*REQUIRED WORK*
Using the string "elbow" as the key, pull each matching line out of the records below.

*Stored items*
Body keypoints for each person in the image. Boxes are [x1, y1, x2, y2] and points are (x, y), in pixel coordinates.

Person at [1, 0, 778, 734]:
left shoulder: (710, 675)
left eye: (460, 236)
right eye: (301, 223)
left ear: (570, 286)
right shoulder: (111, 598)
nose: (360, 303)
--
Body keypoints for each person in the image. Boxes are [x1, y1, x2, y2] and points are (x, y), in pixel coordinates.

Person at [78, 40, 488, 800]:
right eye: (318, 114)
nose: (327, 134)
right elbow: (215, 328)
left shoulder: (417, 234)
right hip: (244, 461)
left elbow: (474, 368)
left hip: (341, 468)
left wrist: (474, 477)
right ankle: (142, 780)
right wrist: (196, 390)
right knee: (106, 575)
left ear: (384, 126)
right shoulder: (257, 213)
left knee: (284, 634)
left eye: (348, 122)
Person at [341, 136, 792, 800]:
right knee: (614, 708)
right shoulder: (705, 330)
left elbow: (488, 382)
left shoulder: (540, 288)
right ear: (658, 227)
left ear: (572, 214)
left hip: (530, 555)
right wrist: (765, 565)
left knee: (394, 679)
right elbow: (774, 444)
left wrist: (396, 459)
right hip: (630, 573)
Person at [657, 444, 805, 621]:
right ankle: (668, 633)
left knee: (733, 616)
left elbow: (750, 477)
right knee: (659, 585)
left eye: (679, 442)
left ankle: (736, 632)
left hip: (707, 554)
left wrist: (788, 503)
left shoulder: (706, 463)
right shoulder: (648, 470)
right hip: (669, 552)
* * *
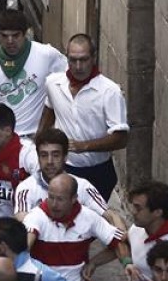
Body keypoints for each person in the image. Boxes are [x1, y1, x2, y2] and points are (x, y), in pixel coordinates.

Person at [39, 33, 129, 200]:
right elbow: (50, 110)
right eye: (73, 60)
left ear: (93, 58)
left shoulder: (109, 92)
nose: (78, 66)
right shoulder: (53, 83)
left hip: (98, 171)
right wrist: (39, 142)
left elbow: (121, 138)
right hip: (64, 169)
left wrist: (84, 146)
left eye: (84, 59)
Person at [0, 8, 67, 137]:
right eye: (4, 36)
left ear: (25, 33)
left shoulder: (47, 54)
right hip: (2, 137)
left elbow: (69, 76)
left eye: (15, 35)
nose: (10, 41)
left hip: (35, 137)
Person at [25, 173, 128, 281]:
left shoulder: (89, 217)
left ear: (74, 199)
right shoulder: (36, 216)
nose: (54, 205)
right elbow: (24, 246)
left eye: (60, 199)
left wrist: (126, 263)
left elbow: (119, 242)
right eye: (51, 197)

*TASK RESULT*
right elbow: (215, 328)
left elbow: (474, 368)
left elbow: (488, 382)
right elbow: (774, 444)
left elbow: (750, 477)
right elbow: (50, 110)
left elbow: (121, 138)
left elbow: (69, 76)
right elbow: (24, 246)
left elbow: (119, 242)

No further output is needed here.